Even though lunch time is quite long in France, we were blocking production for too long and we thus decided to stop there and bring back the twenty workers and spend some time later when we won't be annoying anybody. That said, a lot of things were still broken due to the original issue, so I kept looking for a solution. I brought up my favorite text editor and started diving inside netmiko's and paramiko's code. I especially looked for the SSH config handling part. It's now that I realized they are not using the system libraries, it's all rewritten here in Python, especially the ssh config parsing. So paramiko is responsible for that part. I mean, if we had perform an upgrade on our dependency to upgrade netmiko we probably would have expected something like this to happen, but we did not. We do not have a direct dependence to paramiko. It's referenced by netmiko.

What we did was deploying a new patch yesterday but it was totally unrelated to netmiko, paramiko or anything close to this part of the project. But still, it costed nothing to check the paramiko's releases notes.

[Support]: Removed support for key exchange using SHA-1, meaning the kex methods diffie-hellman-group-exchange-sha1, diffie-hellman-group14-sha1, and diffie-hellman-group1-sha1 are now gone. Implementing classes have been removed/merged/shuffled as required.

But we're not in the latest version, right? grep paramiko uv.lock ... Oh ... we actually are in the latest version 5.0.0 of paramiko. But our project tags the versions to upgrade only minor changes, given semantic version is respected. Have a minor version change in netmiko upgraded paramiko with a breaking change?

Latest netmiko release notes said:

Update poetry lock file to pin Paramiko below version 5 (paramiko5 caused significant breakage) in #3852
We surely are not using the latest version. How does the netmiko pyproject of our version looks like?

paramiko = ">=3.5.0"

Really? I mean ... so you're taking any version above 3.5.0 by default? That would have seem risky, wouldn't it have? Why not having a ~ instead of that scary > ?

We realized what happened. Yesterday's deployment triggered a new pipeline, re-build the project with an old version of netmiko which brought a new version of paramiko featuring quite some breaking changes. It was totally transparent for us.

Netmiko nows tags paramiko = ">=3.5.0,<5.0" which definitely is not as good as having paramiko = "~=3.5.0" but that would effectively bring paramiko down to version 4.

I was pretty confident so I simply updated our netmiko version to the its latest version and deployed the project to production. And well, it did fix the issue. We could connect to our Cisco routers just like before.

After three hours of live and dirty debugging, we ended up fixing the issue by simply upgrading a dependence.

To debian and OpenSSH: I'm sorry I blamed you for no reasons

To Cisco: please support more recent algorithms!

To netmiko: please be more careful with version tagging!

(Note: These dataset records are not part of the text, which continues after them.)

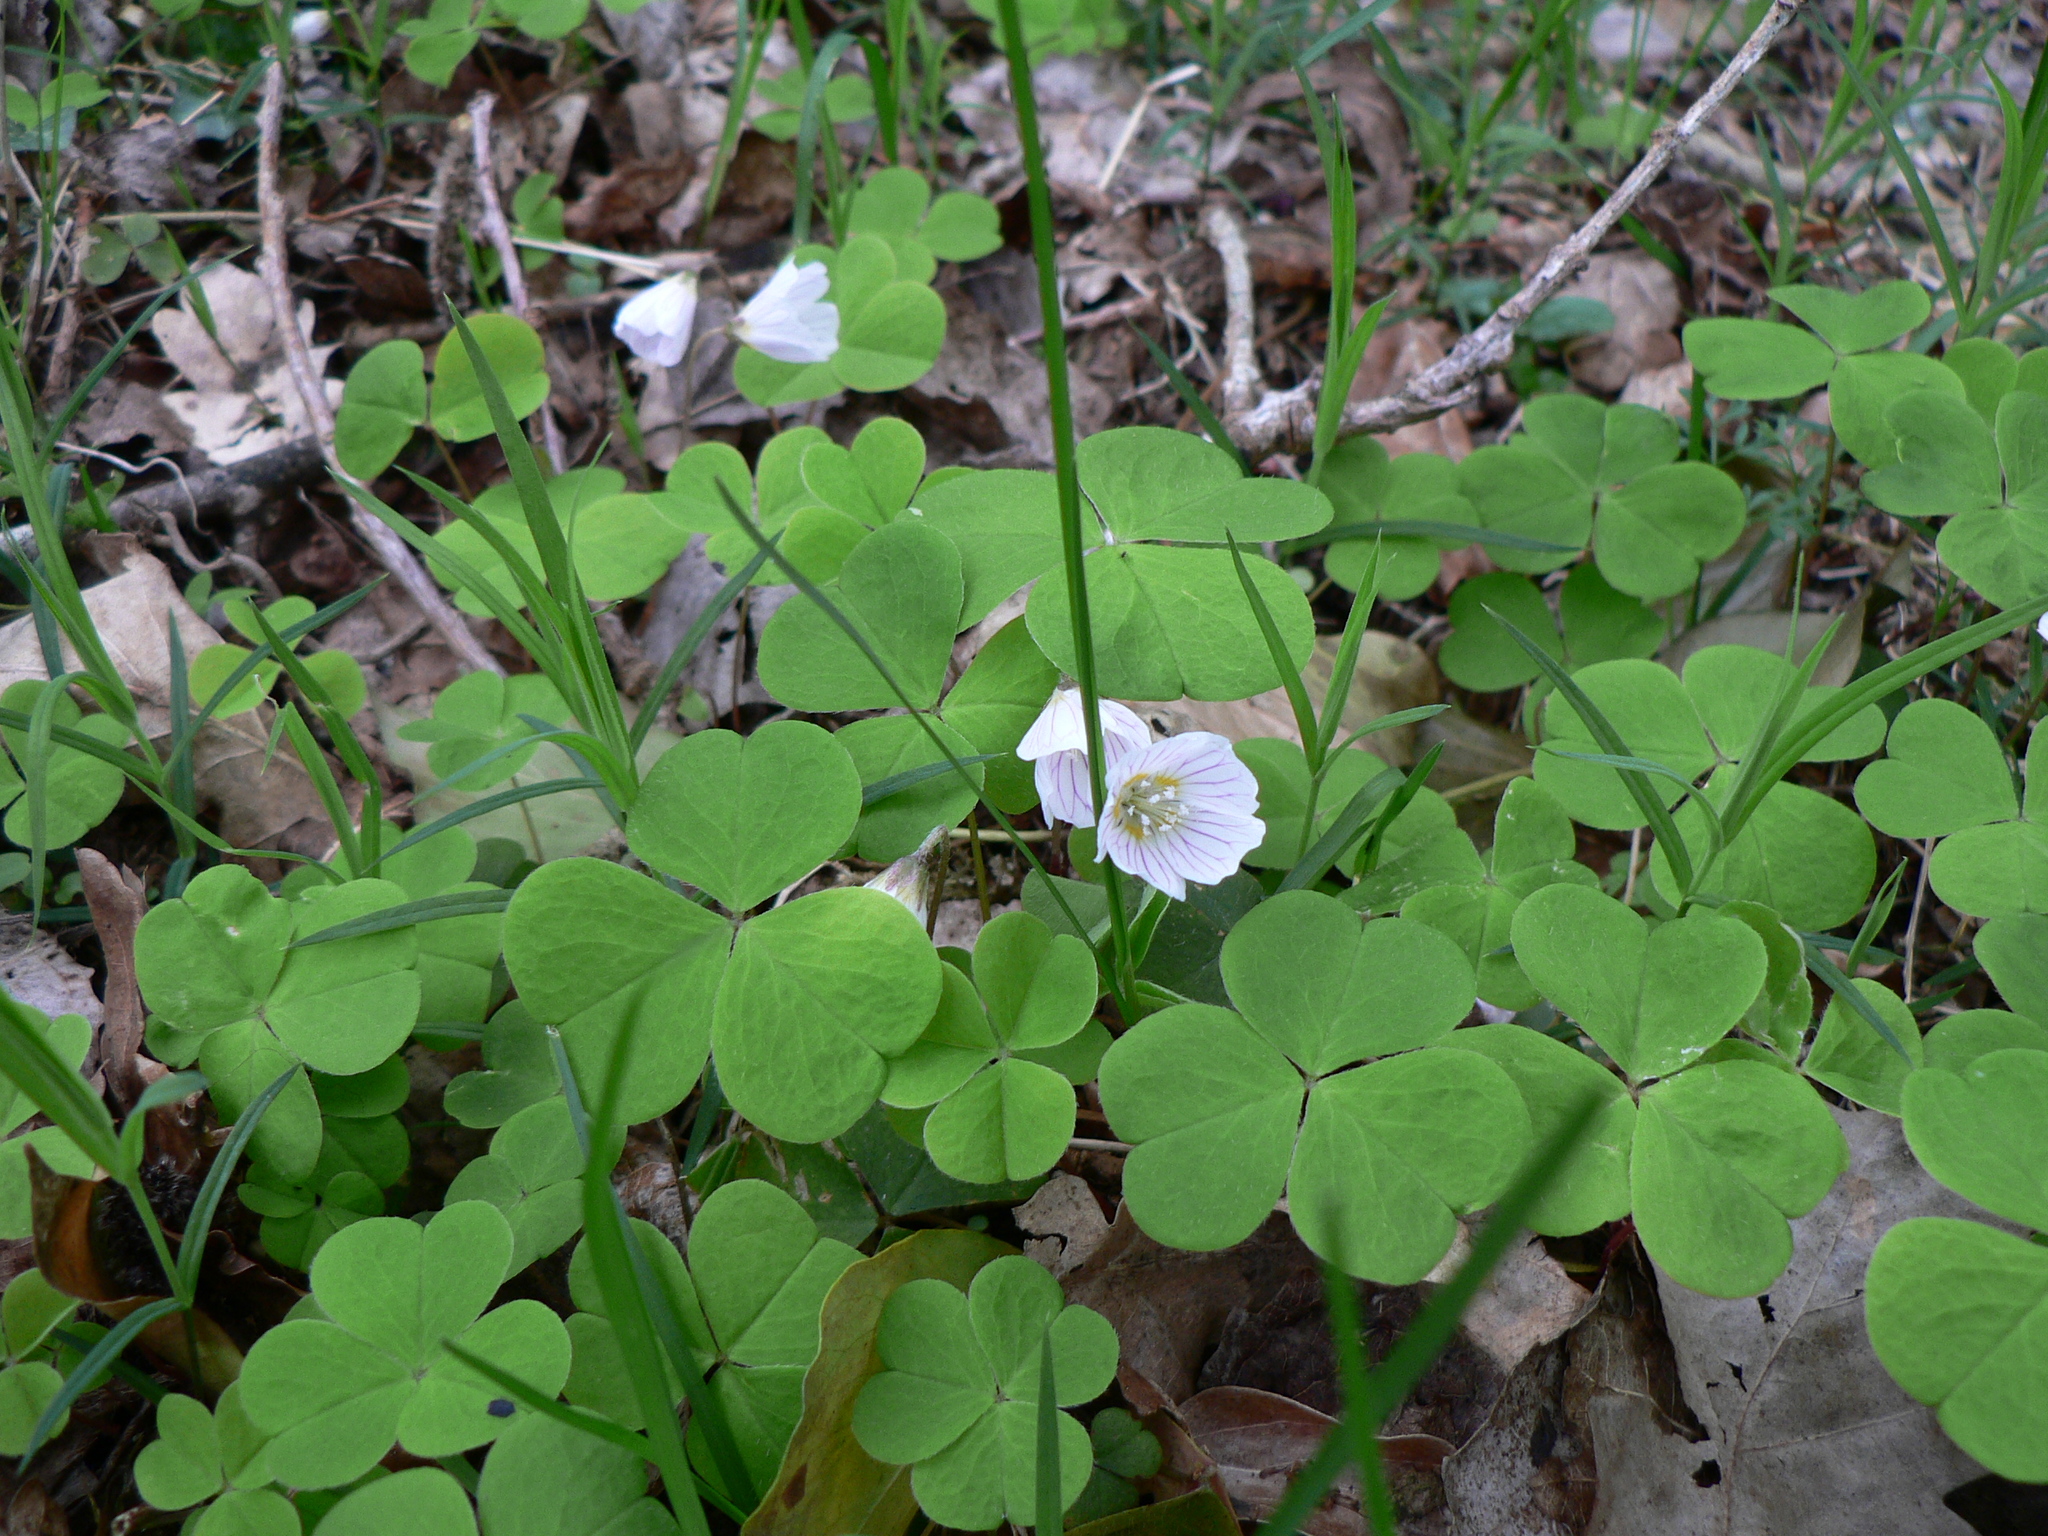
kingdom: Plantae
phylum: Tracheophyta
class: Magnoliopsida
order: Oxalidales
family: Oxalidaceae
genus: Oxalis
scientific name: Oxalis acetosella
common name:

To answer paramiko's FAQ: We do not live in an ideal word. Those algorithms used to work for many years. We know now they are not secure enough so closing issues on those is quite fine. You definitely should not spend time on those and beside that, I admire the work you do. I just think that total support removal is too much of an impact for today's imperfect world.


Hope you enjoyed reading my adventures and I wish you a nice day!